◆ **PROBLEM DESCRIPTION**: Copy each of the entries below faithfully, setting aside any pictures.

◆ **RECORDS SHOWN**:
★ ★ ★

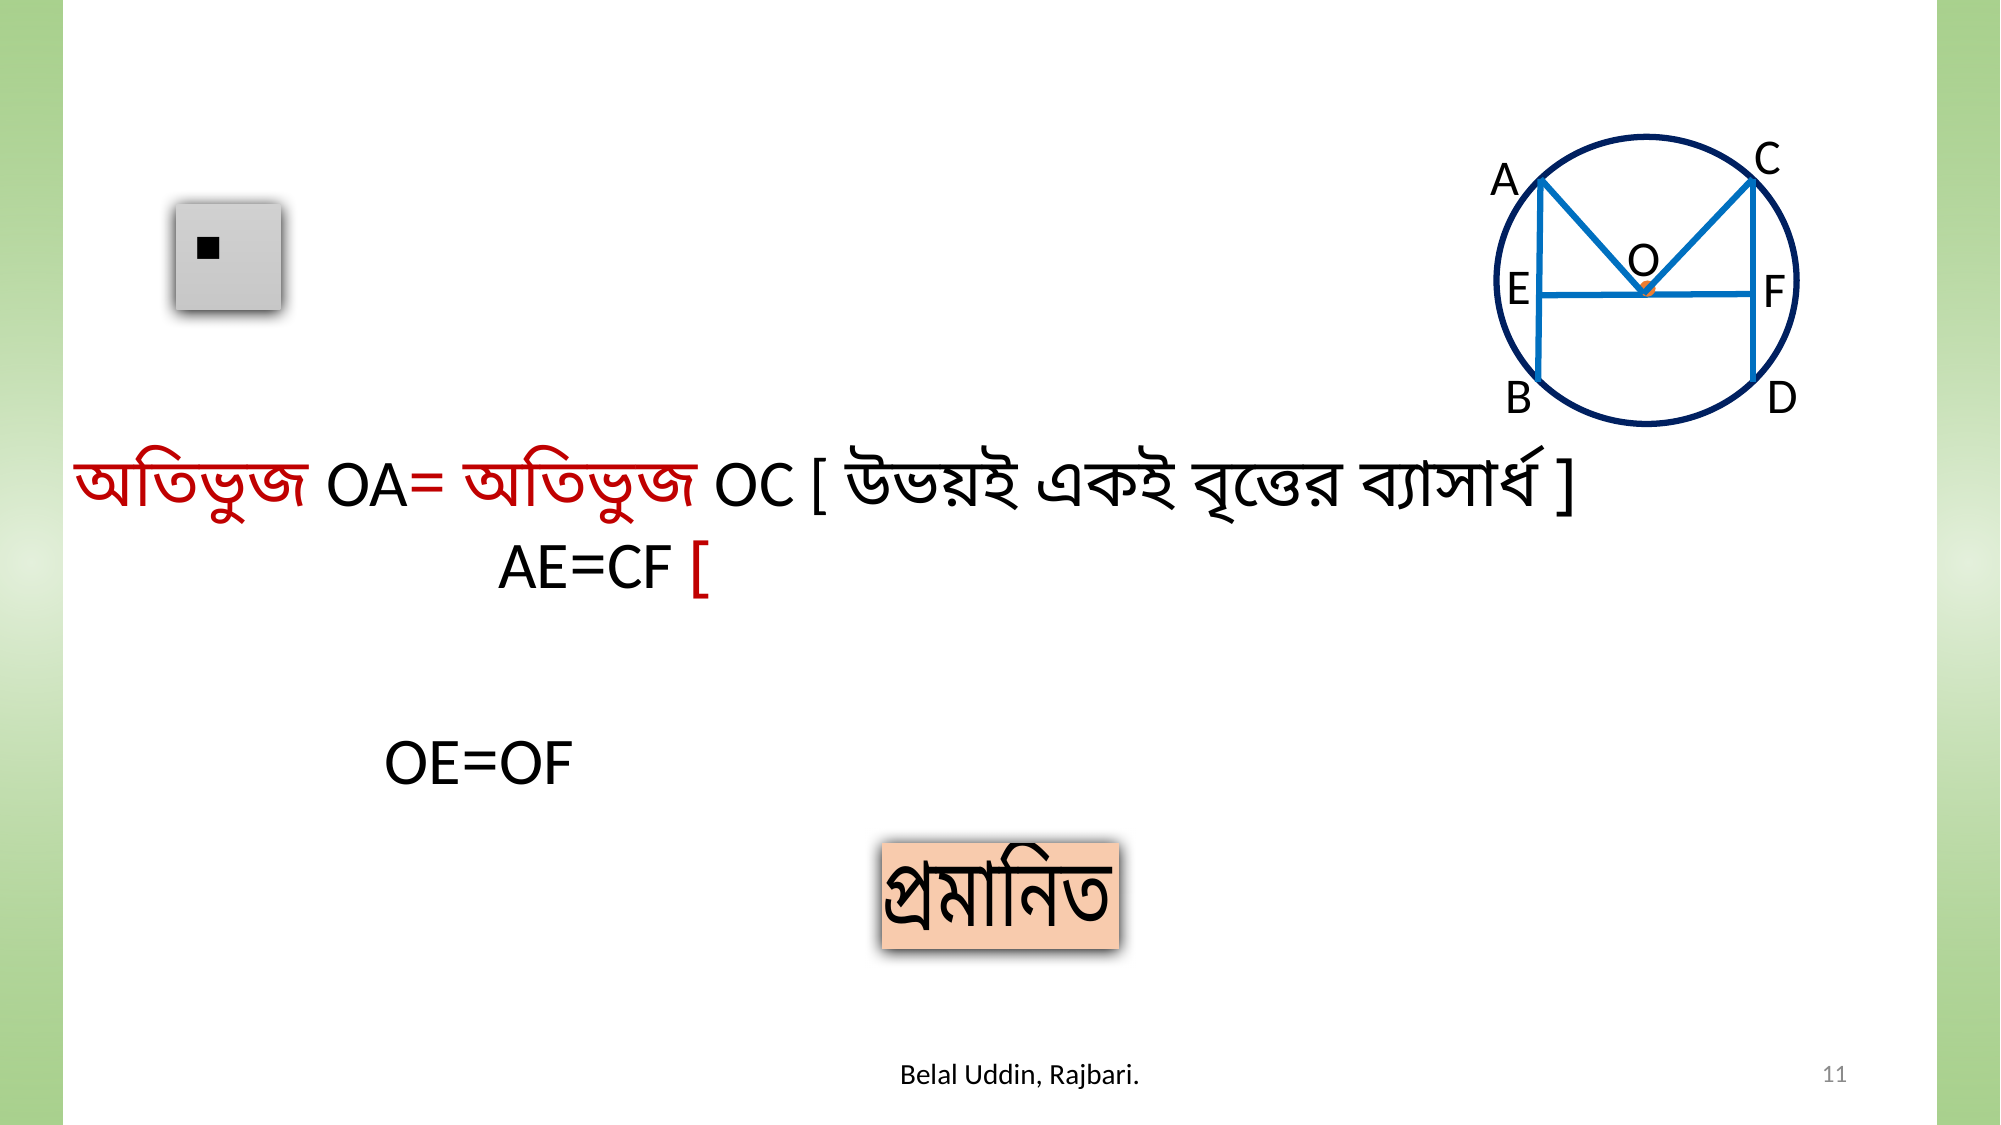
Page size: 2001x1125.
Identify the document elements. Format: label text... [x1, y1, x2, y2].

text_box অতিভুজ OA= অতিভুজ OC [ উভয়ই একই বৃত্তের ব্যাসার্ধ ] [60, 432, 1592, 528]
slide_number 11 [1412, 1042, 1863, 1103]
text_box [1468, 117, 1819, 433]
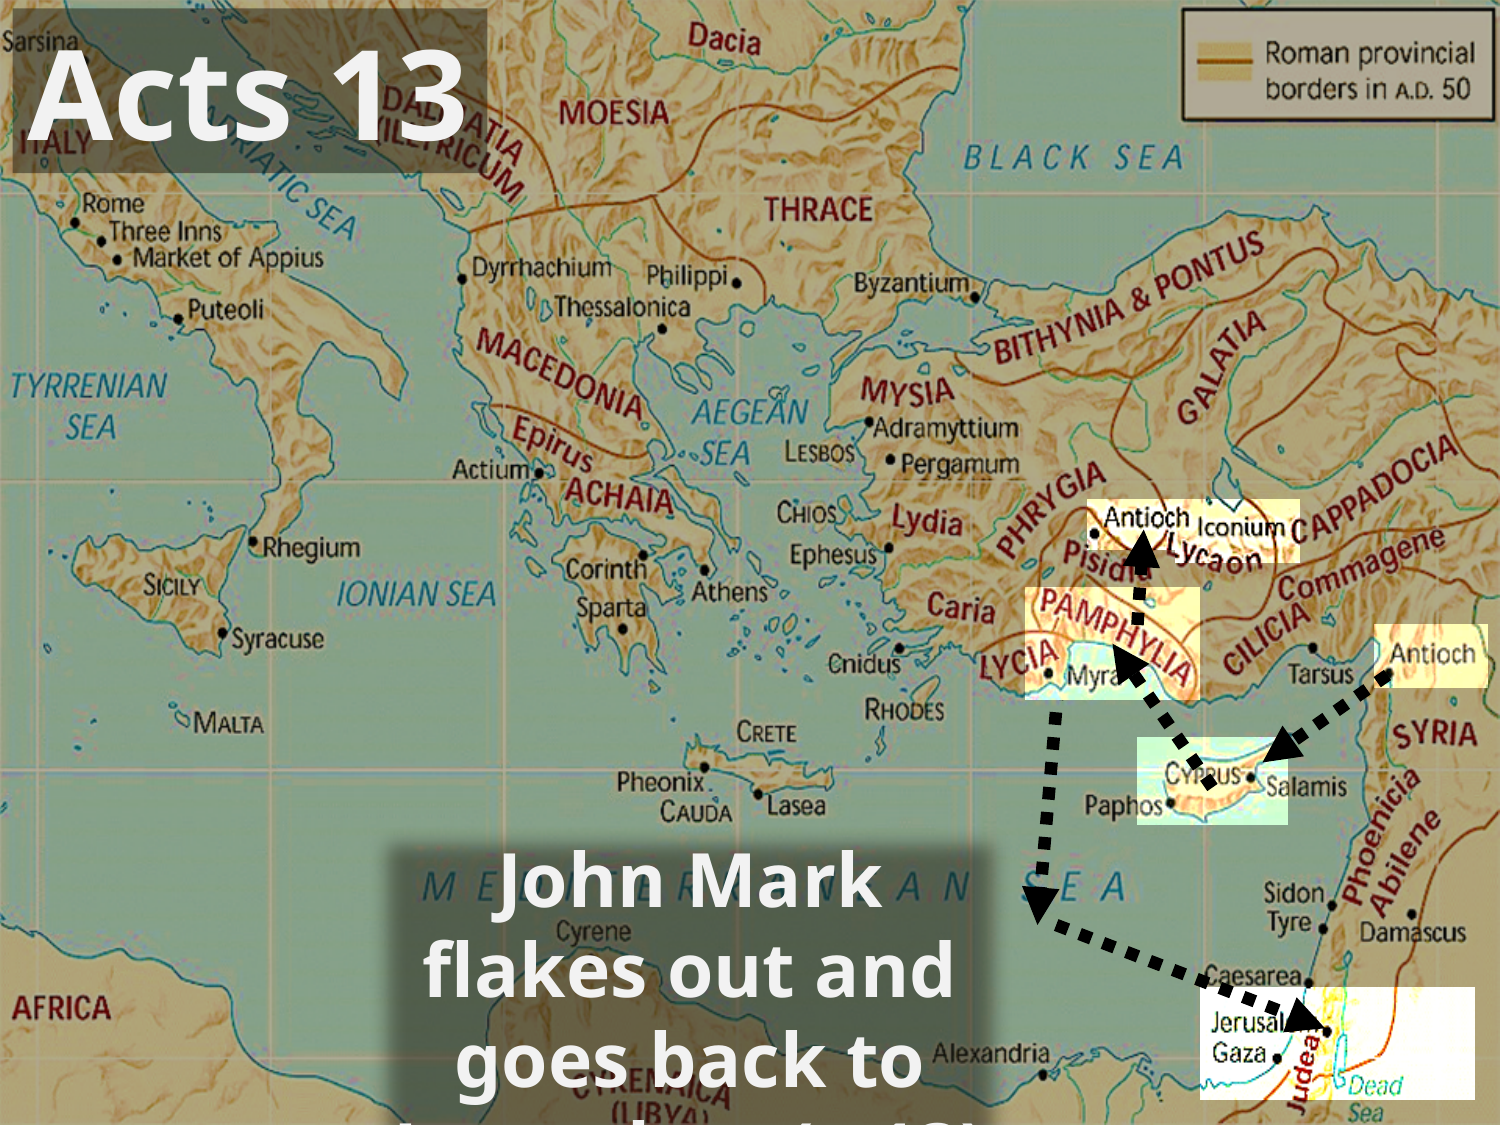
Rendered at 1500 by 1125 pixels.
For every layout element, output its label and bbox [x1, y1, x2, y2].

text_box [1037, 710, 1063, 926]
text_box [1112, 643, 1213, 788]
text_box [1262, 674, 1388, 763]
picture [0, 0, 1500, 1125]
text_box [1055, 924, 1326, 1029]
text_box [1137, 529, 1144, 626]
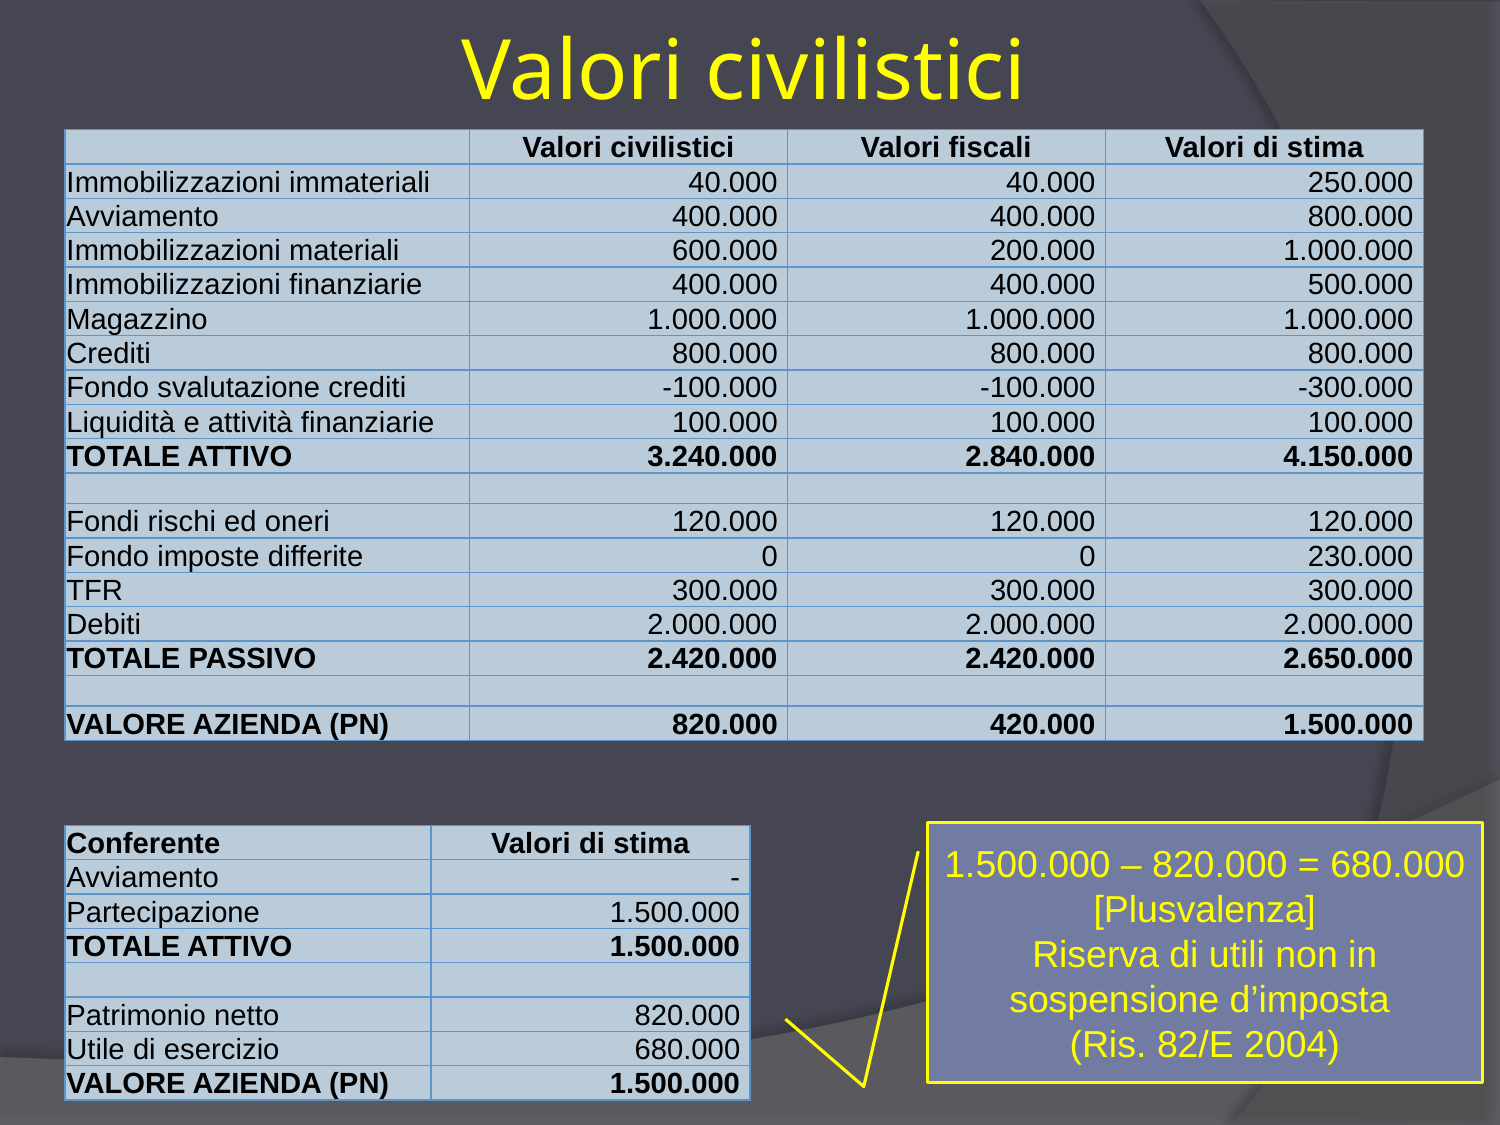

★ ★ ★

◆ **EXERCISE RESULT**:
Page size: 2001x1125.
Identify the document elements. Format: label text... [x1, y1, x2, y2].

text_box অতিভুজ OA= অতিভুজ OC [ উভয়ই একই বৃত্তের ব্যাসার্ধ ] [60, 432, 1592, 528]
slide_number 11 [1412, 1042, 1863, 1103]
text_box [1468, 117, 1819, 433]
Rendered at 1500 by 1125 pixels.
For every layout element, output its label and bbox [x1, y1, x2, y2].

text_box [1037, 710, 1063, 926]
text_box [1112, 643, 1213, 788]
text_box [1262, 674, 1388, 763]
picture [0, 0, 1500, 1125]
text_box [1055, 924, 1326, 1029]
text_box [1137, 529, 1144, 626]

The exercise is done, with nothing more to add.